Hall of Famer Comments on the Transfer Portal
“Allowing the free transfer of student-athletes to a higher division will result in the lower division programs to act as minor leagues, which will negatively affect college football. The transfer portal for graduates with an additional year of eligibility is a good thing, but to allow the plucking of players from programs at any time during their career is not. Also if an athlete wishes to transfer to a lower division program there should be no requirement to sit out a year.”

“I believe transfers should be allowed immediately in certain situations, i.e. position coach leaves or fired. Also personal situations at home.”

“Afraid that the transfer portal and paying players will destroy the purity and uniqueness of college football. I don’t want that to happen.”

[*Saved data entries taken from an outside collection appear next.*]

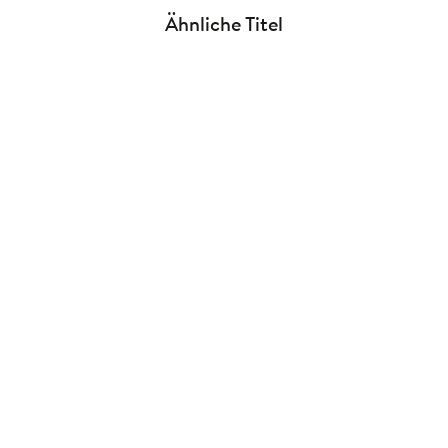
Ähnliche Titel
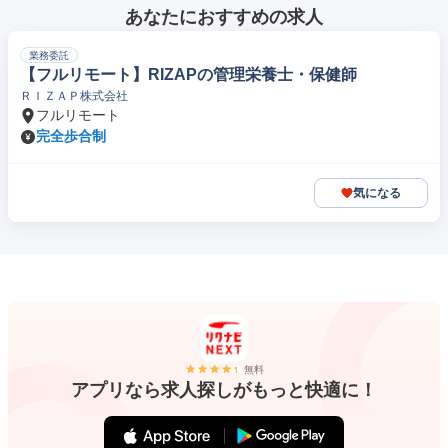
あなたにおすすめの求人
業務委託
【フルリモート】RIZAPの管理栄養士・保健師
ＲＩＺＡＰ株式会社
フルリモート
完全歩合制
気になる
無料
アプリなら求人探しがもっと快適に！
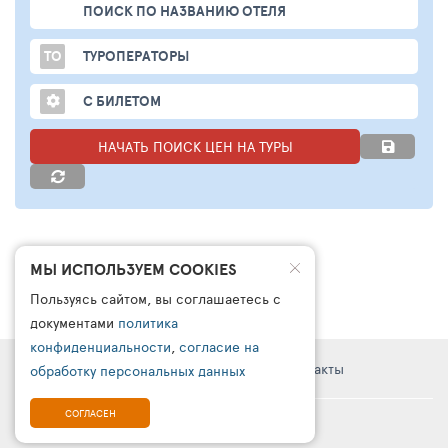
ПОИСК ПО НАЗВАНИЮ ОТЕЛЯ
ТО
ТУРОПЕРАТОРЫ
С БИЛЕТОМ
НАЧАТЬ ПОИСК ЦЕН НА ТУРЫ
МЫ ИСПОЛЬЗУЕМ COOKIES
Пользуясь сайтом, вы соглашаетесь с
документами
политика
конфиденциальности
,
согласие на
Правовая информация
Поддержка
Контакты
обработку персональных данных
СОГЛАСЕН
© TOURSALES 2026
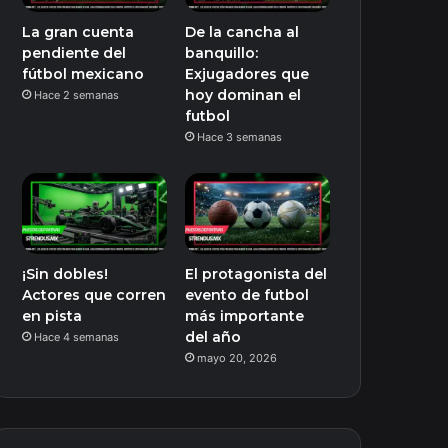
La gran cuenta
De la cancha al
pendiente del
banquillo:
fútbol mexicano
Exjugadores que
hoy dominan el
Hace 2 semanas
futbol
Hace 3 semanas
¡Sin dobles!
El protagonista del
Actores que corren
evento de futbol
en pista
más importante
del año
Hace 4 semanas
mayo 20, 2026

“A kid should be free to go wherever they want in terms of school. Why would you restrict someone from going where they want? If you own them like a draft pick then you better pay them like a pro.”

Additional Topics
More than half of the College Football Hall of Famers strongly opposed players opting out of bowl games to prepare for the NFL Draft. The respondents were split on the topic of schools providing financial assistance to former players to return and complete their degrees after leaving early for the NFL. More than half of the Hall of Famers either strongly or somewhat agreed that college football is a better commercial product than during their playing careers.

Hall of Famer Comments on the Additional Topics
“I STRONGLY DISAGREE with the commercialization of the sport and the plethora of meaningless bowl games for selfish purposes of business, private entities and more. It adds to the potential demise of student-athlete health and safety.”

“[Football is] a better commercial product because of TV and social media outlets allowing more people to watch more games.”